On the first try I tested with a couple of sprites (each with 4 vertices + texture data with alpha).

The input layout looks like:

D3D11_INPUT_ELEMENT_DESC ied[] =
    {
        // vertex buffer
        {"POSITION", 0, DXGI_FORMAT_R32G32B32_FLOAT, 0, D3D11_APPEND_ALIGNED_ELEMENT, D3D11_INPUT_PER_VERTEX_DATA, 0},
        {"TEXCOORD", 0, DXGI_FORMAT_R32G32_FLOAT, 0, D3D11_APPED3D11_INPUT_ELEMENT_DESC ied[] =   

        // instance buffer
        { "INSTANCEPOS", 0, DXGI_FORMAT_R32G32B32_FLOAT, 1, D3D11_APPEND_ALIGNED_ELEMENT, D3D11_INPUT_PER_INSTANCE_DATA, 1},        
        { "TEXTUREID", 0, DXGI_FORMAT_R32_FLOAT, 1, D3D11_APPEND_ALIGNED_ELEMENT, D3D11_INPUT_PER_INSTANCE_DATA, 1}
    };

In the vertex shader the position and texture is adjusted for each instance.

cbuffer CB_Matrix : register(b0) {
    matrix g_matrix;
};

cbuffer CB_Position : register(b1){
    float2 cb_position;
};

struct VOut {
    float4 position  : SV_POSITION;
    float2 uv        : TEXCOORD0;
    float  textureID : TEXTUREID;
};

VOut VShader(float4 position : POSITION, float2 uv : TEXCOORD0, float3 instancePos : INSTANCEPOS, float textureID : TEXTUREID) {
    VOut output;

    float4x4 translate = { 1, 0, 0, cb_position.x,
                           0, 1, 0, cb_position.y,
                           0, 0, 1, 0,
                           0, 0, 0, 1 };

    position += float4(instancePos, 0.0f);

    output.position = mul(translate, position);
    output.position = mul(g_matrix, output.position);
    output.uv = uv;
    output.textureID = textureID;

    return output;
}

The initialization looks like:

for (uint32_t i = 0; i < NUM_INSTANCES; i++) {  
    instances[i].Position.x = spriteData[i].Position.x;
    instances[i].Position.y = spriteData[i].Position.y;
    instances[i].Position.z = 0.0f;    
    instances[i].TextureID  = spriteData[i].TextureID;
}

The sprites were rendered (using DrawInstanced) but when they overlap the alpha values weren't correct: Sprites with wrong alpha values

Then I changed the initialization to sort the instances back-to-front by starting with the maximum z value and decreasing it for each instance:

float z = 1.0f;
for (uint32_t i = 0; i < NUM_INSTANCES; i++) {
    z -= 0.0001f;
    instances[i].Position.x = spriteData[i].Position.x;
    instances[i].Position.y = spriteData[i].Position.y;
    instances[i].Position.z = z;    
    instances[i].TextureID  = spriteData[i].TextureID;
}

Then the sprites were rendered with the correct alpha values: Sprites with correct alpha

It's nice that this works but this raises a few questions:

  • It is guaranteed that the back to front ordering fixes the alpha problem on each hardware? I couldn't get any DirectX information about instancing that mentioned that the instance order matters
  • If the order matters, can it be that "DrawInstanced" is a sequential task, so each instance is rendered after the other? I can imagine it like that the gpu triggers a "Draw" call for each instance.
1

There are 1 best solutions below

0
On BEST ANSWER

It is guaranteed that the back to front ordering fixes the alpha problem on each hardware? I couldn't get any DirectX information about instancing that mentioned that the instance order matters?

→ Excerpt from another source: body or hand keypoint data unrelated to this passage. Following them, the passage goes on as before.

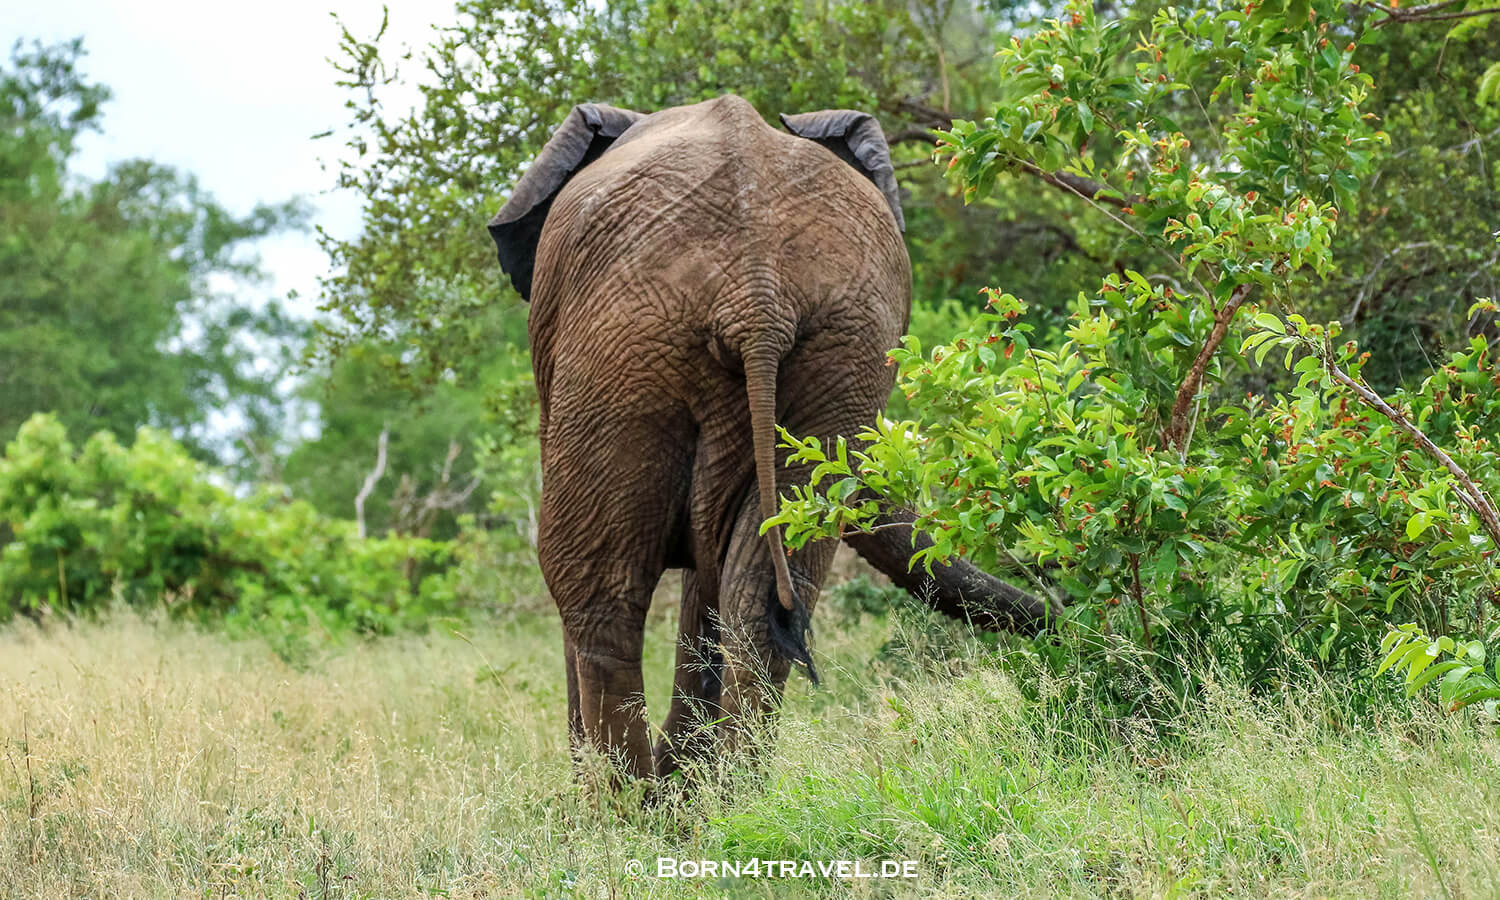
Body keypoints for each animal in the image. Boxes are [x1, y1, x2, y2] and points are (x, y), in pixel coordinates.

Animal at [487, 95, 1055, 783]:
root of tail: (757, 294)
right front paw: (687, 780)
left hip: (619, 344)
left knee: (596, 585)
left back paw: (619, 805)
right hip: (841, 348)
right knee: (760, 595)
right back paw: (723, 797)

Yes it guaranteed that primitives will be rendered in order. This would make any blending operation nearly impossible otherwise (there are some advanced techniques but they can be really heavy and don't fit those use cases)

Some manufacturers (like AMD), allow some extension to disable this feature (on a per draw basis), which is useful when you have depth buffer and you don't need to provide this. But this is an "opt out" feature.

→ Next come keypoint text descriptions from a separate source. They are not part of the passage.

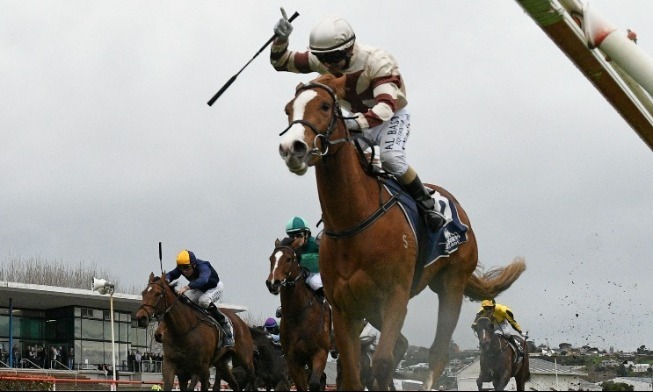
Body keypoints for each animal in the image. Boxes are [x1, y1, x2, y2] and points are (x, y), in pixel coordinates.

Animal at [264, 237, 328, 390]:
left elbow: (314, 383)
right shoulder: (293, 359)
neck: (299, 314)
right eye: (271, 259)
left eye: (288, 259)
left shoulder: (321, 352)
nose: (273, 283)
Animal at [278, 73, 528, 388]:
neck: (352, 221)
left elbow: (383, 363)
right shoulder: (344, 308)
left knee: (437, 352)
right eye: (288, 109)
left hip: (451, 285)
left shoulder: (395, 297)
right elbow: (353, 375)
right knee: (403, 345)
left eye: (324, 106)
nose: (292, 147)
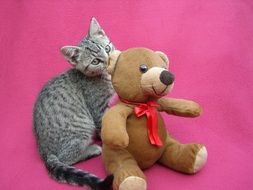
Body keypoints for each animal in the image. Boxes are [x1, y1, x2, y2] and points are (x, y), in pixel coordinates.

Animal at [32, 17, 114, 189]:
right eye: (95, 61)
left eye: (107, 48)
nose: (109, 60)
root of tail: (45, 153)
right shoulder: (99, 109)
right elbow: (105, 126)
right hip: (81, 129)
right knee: (66, 158)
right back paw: (91, 149)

If the order matters, can it be that "DrawInstanced" is a sequential task, so each instance is rendered after the other? I can imagine it like that the gpu triggers a "Draw" call for each instance.

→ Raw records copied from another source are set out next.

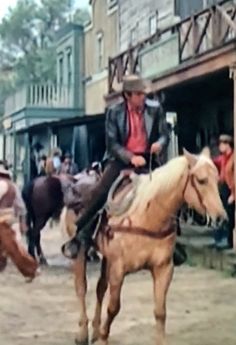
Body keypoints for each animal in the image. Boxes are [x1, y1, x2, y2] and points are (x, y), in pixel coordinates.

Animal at [61, 148, 227, 344]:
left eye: (217, 179)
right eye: (201, 180)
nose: (221, 218)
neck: (148, 216)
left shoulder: (163, 268)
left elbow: (160, 312)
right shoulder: (118, 269)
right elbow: (113, 307)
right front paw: (103, 337)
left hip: (107, 258)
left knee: (100, 288)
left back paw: (94, 331)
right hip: (80, 252)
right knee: (81, 287)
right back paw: (82, 333)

Architecture depends, but DrawInstanced is not "serialized" into a list of individual draws. Gpu tends to process workloads with batches/streams (plus you can of course overlap Vertex/Pixel stage across the same draw), there are also different ways to eventually process primitives in a different order but still to guarantee pixel ordering, up to output merger level (post pixel shader/pre blending).